TO DO
Transcribe the stretch of entries below from the line with "fermer à distance" through the line with "посилити зміни психічного стану.", exactly and with both ends included; leave out all other lines.

Items listed in a dataset
++++++++++++++++++++

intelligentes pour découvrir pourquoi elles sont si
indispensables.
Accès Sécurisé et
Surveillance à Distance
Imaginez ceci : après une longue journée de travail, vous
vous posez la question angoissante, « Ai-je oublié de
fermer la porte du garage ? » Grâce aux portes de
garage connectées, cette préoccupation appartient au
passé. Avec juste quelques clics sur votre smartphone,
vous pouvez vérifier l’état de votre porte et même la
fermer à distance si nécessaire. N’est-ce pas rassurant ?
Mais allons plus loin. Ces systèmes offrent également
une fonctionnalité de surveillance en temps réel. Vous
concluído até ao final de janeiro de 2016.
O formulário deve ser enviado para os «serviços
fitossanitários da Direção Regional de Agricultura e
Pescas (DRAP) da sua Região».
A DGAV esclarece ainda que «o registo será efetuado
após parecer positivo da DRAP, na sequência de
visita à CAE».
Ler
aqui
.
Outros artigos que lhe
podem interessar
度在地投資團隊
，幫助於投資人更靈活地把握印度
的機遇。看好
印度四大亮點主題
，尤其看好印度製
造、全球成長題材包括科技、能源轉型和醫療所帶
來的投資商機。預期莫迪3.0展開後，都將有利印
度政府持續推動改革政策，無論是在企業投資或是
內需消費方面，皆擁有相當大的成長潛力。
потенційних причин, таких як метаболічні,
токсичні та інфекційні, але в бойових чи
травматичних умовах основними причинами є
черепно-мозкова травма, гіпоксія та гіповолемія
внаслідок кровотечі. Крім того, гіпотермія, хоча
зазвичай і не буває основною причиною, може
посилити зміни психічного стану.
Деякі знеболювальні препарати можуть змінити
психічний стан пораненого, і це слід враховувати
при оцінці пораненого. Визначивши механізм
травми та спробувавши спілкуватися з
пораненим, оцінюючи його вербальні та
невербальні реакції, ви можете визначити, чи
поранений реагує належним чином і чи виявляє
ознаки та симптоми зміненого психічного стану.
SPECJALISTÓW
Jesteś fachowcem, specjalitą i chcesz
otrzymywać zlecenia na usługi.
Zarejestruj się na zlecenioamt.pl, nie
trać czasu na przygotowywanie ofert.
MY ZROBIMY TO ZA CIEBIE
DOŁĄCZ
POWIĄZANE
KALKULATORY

++++++++++++++++++++

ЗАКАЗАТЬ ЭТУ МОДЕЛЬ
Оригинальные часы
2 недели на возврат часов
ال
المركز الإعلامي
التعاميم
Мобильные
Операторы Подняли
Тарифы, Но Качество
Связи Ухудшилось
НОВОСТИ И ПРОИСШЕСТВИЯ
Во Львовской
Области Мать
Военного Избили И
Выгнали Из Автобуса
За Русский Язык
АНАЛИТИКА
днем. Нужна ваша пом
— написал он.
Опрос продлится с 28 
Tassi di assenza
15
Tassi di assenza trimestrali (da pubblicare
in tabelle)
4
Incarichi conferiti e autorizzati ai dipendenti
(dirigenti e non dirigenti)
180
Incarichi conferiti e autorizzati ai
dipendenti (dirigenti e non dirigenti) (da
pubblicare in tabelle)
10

++++++++++++++++++++

OUTPUT BELOW
fermer à distance si nécessaire. N’est-ce pas rassurant ?
Mais allons plus loin. Ces systèmes offrent également
une fonctionnalité de surveillance en temps réel. Vous
concluído até ao final de janeiro de 2016.
O formulário deve ser enviado para os «serviços
fitossanitários da Direção Regional de Agricultura e
Pescas (DRAP) da sua Região».
A DGAV esclarece ainda que «o registo será efetuado
após parecer positivo da DRAP, na sequência de
visita à CAE».
Ler
aqui
.
Outros artigos que lhe
podem interessar
度在地投資團隊
，幫助於投資人更靈活地把握印度
的機遇。看好
印度四大亮點主題
，尤其看好印度製
造、全球成長題材包括科技、能源轉型和醫療所帶
來的投資商機。預期莫迪3.0展開後，都將有利印
度政府持續推動改革政策，無論是在企業投資或是
內需消費方面，皆擁有相當大的成長潛力。
потенційних причин, таких як метаболічні,
токсичні та інфекційні, але в бойових чи
травматичних умовах основними причинами є
черепно-мозкова травма, гіпоксія та гіповолемія
внаслідок кровотечі. Крім того, гіпотермія, хоча
зазвичай і не буває основною причиною, може
посилити зміни психічного стану.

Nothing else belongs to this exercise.